One of my favorite lines from the book and the movie, "Shawshank Redemption," is when the character Andy Dufresne, played by Tim Robbins, writes to his former prison mate, "Red" Redding, played by Morgan Freeman, "... hope is a good thing, maybe the best of things, and no good thing ever dies." What he doesn't reveal is the source of hope.
I sat down to a table of hope last Friday, during the luncheon that follows the Community Lenten services. Seated at the table with me were other women approaching a significant number of years, one long-widowed, another new to that strange and heartbreaking reality. Hope. bathed in tears, perhaps born in tears, abounded around that table.
Hope is help along the way. Hope is chronicled in our evening prayers as hope held close is fulfilled, for another day.
One of the dangers Pollyanna faced, a danger I also face as I hold onto hope, is that of false expectations. The false expectation that since God is in his heaven all is suddenly right with my world, and I will never suffer loss or bereavement -- the false expectation that now that I am his, life will be easy and everything will finally make sense. It doesn't work that way.
What did Jesus say about this life, about the suffering, the struggles, the heartache and the pain of it? Did he offer, along with salvation, the cessation of these ills? No, in fact, he emphatically warns us that in this world we will have trials and tribulations and encourages to take heart because he has overcome this world, prescribing the heavenly antidote we call hope.
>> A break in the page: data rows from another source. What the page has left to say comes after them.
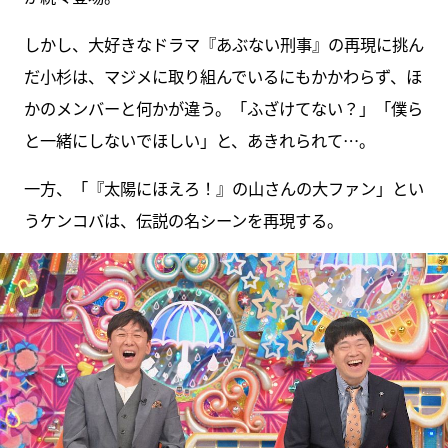
しかし、大好きなドラマ『あぶない刑事』の再現に挑ん
だ小杉は、マジメに取り組んでいるにもかかわらず、ほ
かのメンバーと何かが違う。「ふざけてない？」「僕ら
と一緒にしないでほしい」と、あきれられて…。
一方、「『太陽にほえろ！』の山さんの大ファン」とい
うケンコバは、伝説の名シーンを再現する。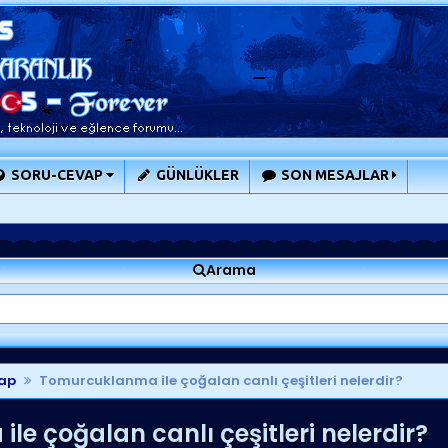
SORU-CEVAP
GÜNLÜKLER
SON MESAJLAR
Arama
ap
Tomurcuklanma ile çoğalan canlı çeşitleri nelerdir?
e çoğalan canlı çeşitleri nelerdir?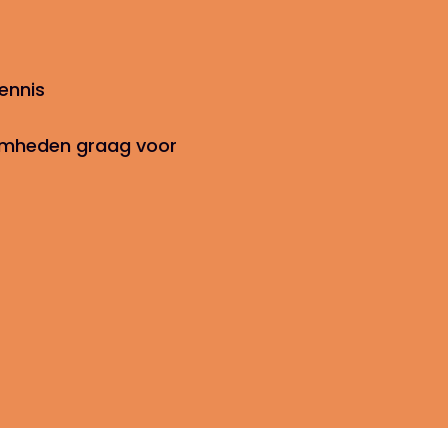
ennis
amheden graag voor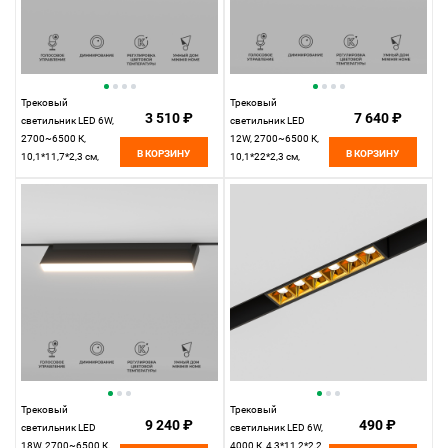
Трековый
Трековый
3 510 ₽
7 640 ₽
светильник LED 6W,
светильник LED
2700~6500 К,
12W, 2700~6500 К,
В КОРЗИНУ
В КОРЗИНУ
10,1*11,7*2,3 см,
10,1*22*2,3 см,
черный,
черный,
Elektrostandard Slim
Elektrostandard Slim
Magnetic 85081/01
Magnetic 85082/01
Трековый
Трековый
9 240 ₽
490 ₽
светильник LED
светильник LED 6W,
18W, 2700~6500 К,
4000 К, 4,3*11,2*2,2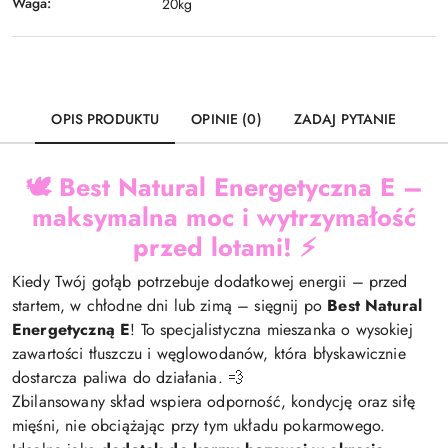
Waga:
20kg
OPIS PRODUKTU
OPINIE (0)
ZADAJ PYTANIE
🕊️
Best Natural Energetyczna E –
maksymalna moc i wytrzymałość
przed lotami!
⚡
Kiedy Twój gołąb potrzebuje dodatkowej energii – przed
startem, w chłodne dni lub zimą – sięgnij po
Best Natural
Energetyczną E
! To specjalistyczna mieszanka o wysokiej
zawartości tłuszczu i węglowodanów, która błyskawicznie
dostarcza paliwa do działania. 💨
Zbilansowany skład wspiera odporność, kondycję oraz siłę
mięśni, nie obciążając przy tym układu pokarmowego.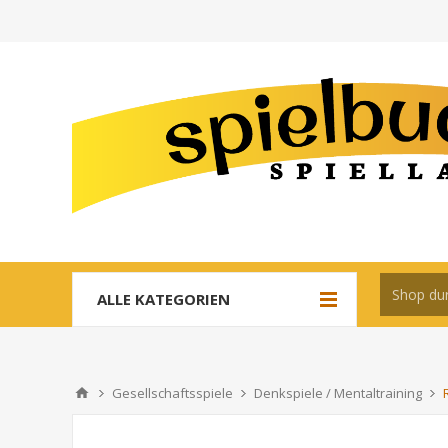
ALLE KATEGORIEN
Gesellschaftsspiele
Denkspiele / Mentaltraining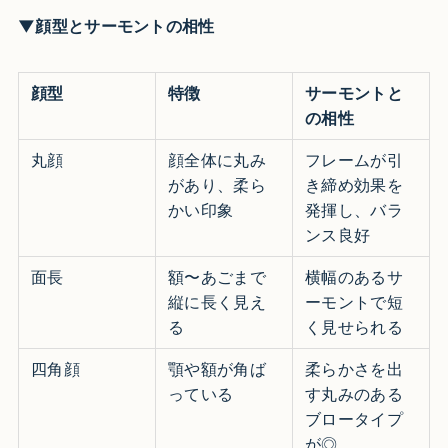
▼顔型とサーモントの相性
顔型
特徴
サーモントと
の相性
丸顔
顔全体に丸み
フレームが引
があり、柔ら
き締め効果を
かい印象
発揮し、バラ
ンス良好
面長
額〜あごまで
横幅のあるサ
縦に長く見え
ーモントで短
る
く見せられる
四角顔
顎や額が角ば
柔らかさを出
っている
す丸みのある
ブロータイプ
が◎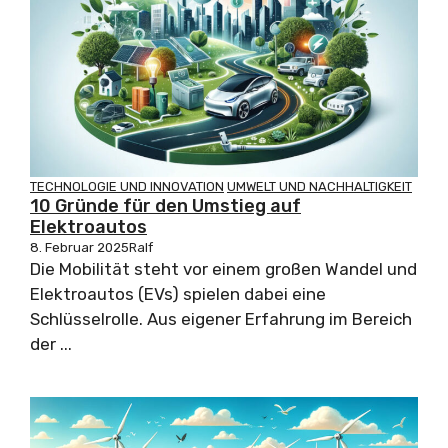
TECHNOLOGIE UND INNOVATION
UMWELT UND NACHHALTIGKEIT
10 Gründe für den Umstieg auf
Elektroautos
8. Februar 2025
Ralf
Die Mobilität steht vor einem großen Wandel und
Elektroautos (EVs) spielen dabei eine
Schlüsselrolle. Aus eigener Erfahrung im Bereich
der ...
So, is it just for the sake of eternity that we have hope? Is hope to be deferred until death allows us the freedom to revel in its fulfillment? Certainly not. Jesus brought life, and that more abundant, to this day, not to some far off day after death has transferred us from this reality into eternity. And a life without hope is no life at all. To quote Andy Dufresne again, hope reveals that it's time to "get busy living or get busy dying."
Hope also shows us that our suffering has purpose. Hope shows us that the Lord doesn't waste our pain, but rather, that he transforms our pain into hope. And hope is revealed in each of our stories, as we endure them, as we share them, and as we live them.
"Through him we have also obtained access by faith into this grace in which we stand, and we rejoice in hope of the glory of God. More than that, we rejoice in our sufferings, knowing that suffering produces endurance, and endurance produces character, and character produces hope, and hope does not put us to shame..." Romans 5:3-5 (NIV)
I don't have all the answers, but I know and love the One who does. Let's walk in his love and discover him together.